Submitted to: HortScience
Publication Type: Peer Reviewed Journal
Publication Acceptance Date: 8/31/2011
Publication Date: 12/1/2011
Citation: Scagel, C.F., Bi, G., Fuchigami, L.H., Regan, R.P. 2011. Effects of irrigation frequency and nitrogen fertilizer rate on water stress, nitrogen uptake, and plant growth of container-grown Rhododendron. HortScience. 46(12):1598-1603.

Interpretive Summary: The influence of irrigation frequency (same amount of water per day given at different times) and nitrogen (N) fertilizer rate on water stress, N uptake, and growth (biomass) of container-grown evergreen Rhododendron 'P.J.M. Compact' and ‘English Roseum’ and deciduous Rhododendron ‘Gibraltar’ was evaluated. Both N-deficiency and high N rate increased water stress. Altering irrigation frequency changed either the availability of N in the growing substrate or the ability of roots to absorb N. Transitory increases in plant water stress altered N uptake, N use, and plant form without detectable changes in total plant biomass. Decreasing the frequency of irrigation increases water stress of container-grown Rhododendron and plants grown with high rates of N fertilizer are more susceptible to water stress, particularly when plant water requirements are highest due to growth and environmental conditions.

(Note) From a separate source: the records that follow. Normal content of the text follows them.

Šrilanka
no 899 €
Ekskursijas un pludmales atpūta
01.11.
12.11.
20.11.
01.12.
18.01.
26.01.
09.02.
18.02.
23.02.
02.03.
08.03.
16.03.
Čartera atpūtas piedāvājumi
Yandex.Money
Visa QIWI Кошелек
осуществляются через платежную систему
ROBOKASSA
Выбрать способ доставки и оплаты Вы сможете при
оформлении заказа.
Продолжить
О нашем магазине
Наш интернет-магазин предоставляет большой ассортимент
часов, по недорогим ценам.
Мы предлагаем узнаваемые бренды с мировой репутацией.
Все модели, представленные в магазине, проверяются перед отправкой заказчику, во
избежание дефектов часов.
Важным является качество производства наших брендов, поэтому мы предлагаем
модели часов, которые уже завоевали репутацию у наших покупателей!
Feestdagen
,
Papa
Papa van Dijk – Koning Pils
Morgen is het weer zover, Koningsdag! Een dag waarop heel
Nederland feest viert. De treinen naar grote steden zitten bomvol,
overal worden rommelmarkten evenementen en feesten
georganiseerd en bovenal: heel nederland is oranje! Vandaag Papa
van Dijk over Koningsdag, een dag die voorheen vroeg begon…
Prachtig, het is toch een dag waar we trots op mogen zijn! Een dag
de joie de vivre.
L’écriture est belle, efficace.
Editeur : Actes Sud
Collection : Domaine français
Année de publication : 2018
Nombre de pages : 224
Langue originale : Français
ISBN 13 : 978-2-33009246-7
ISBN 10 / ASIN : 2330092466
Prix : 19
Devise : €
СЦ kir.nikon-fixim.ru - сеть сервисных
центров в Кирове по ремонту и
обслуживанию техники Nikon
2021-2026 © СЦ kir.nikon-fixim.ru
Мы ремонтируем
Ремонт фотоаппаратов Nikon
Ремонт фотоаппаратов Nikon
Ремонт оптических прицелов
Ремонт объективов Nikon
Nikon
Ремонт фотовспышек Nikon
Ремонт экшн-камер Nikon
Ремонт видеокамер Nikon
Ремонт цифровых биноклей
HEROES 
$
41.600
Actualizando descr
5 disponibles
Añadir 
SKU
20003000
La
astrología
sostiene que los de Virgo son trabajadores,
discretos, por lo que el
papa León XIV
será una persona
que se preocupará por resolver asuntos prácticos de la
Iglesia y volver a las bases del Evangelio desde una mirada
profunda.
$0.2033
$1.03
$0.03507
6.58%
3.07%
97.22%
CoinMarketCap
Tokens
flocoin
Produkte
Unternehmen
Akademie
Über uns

Technical Abstract: The influence of irrigation frequency (same amount of water per day given at different times) and nitrogen (N) fertilizer rate on water stress (stomatal conductance, gs), N uptake, and growth (biomass) of container-grown evergreen Rhododendron ‘P.J.M. Compact’ and ‘English Roseum’ and deciduous Rhododendron ‘Gibraltar’ was evaluated. Both N-deficiency and high N rate increased water stress. Water stress was greatest in plants fertilized with the highest N rate and gs of plants grown with the higher N rates was more sensitive to water deficits resulting from irrigation treatments and seasonal climatic changes. Watering plants more frequently decreased water stress of plants fertilized with higher N rates and altering irrigation frequency had little impact on alleviating water stress of N-deficient plants. Increasing irrigation frequency decreased N uptake efficiency (N uptake per g N applied), increased N use efficiency (growth per g N uptake) and altered biomass allocation with little influence on total plant biomass. Response of biomass allocation to N rates was similar among cultivars and response of biomass allocation to irrigation frequency varied among cultivars. Altering irrigation frequency changed either the availability of N in the growing substrate or the ability of roots to absorb N. Our results indicate that transitory increases in plant water stress can alter N uptake, N use, and plant form without detectable changes in total plant biomass.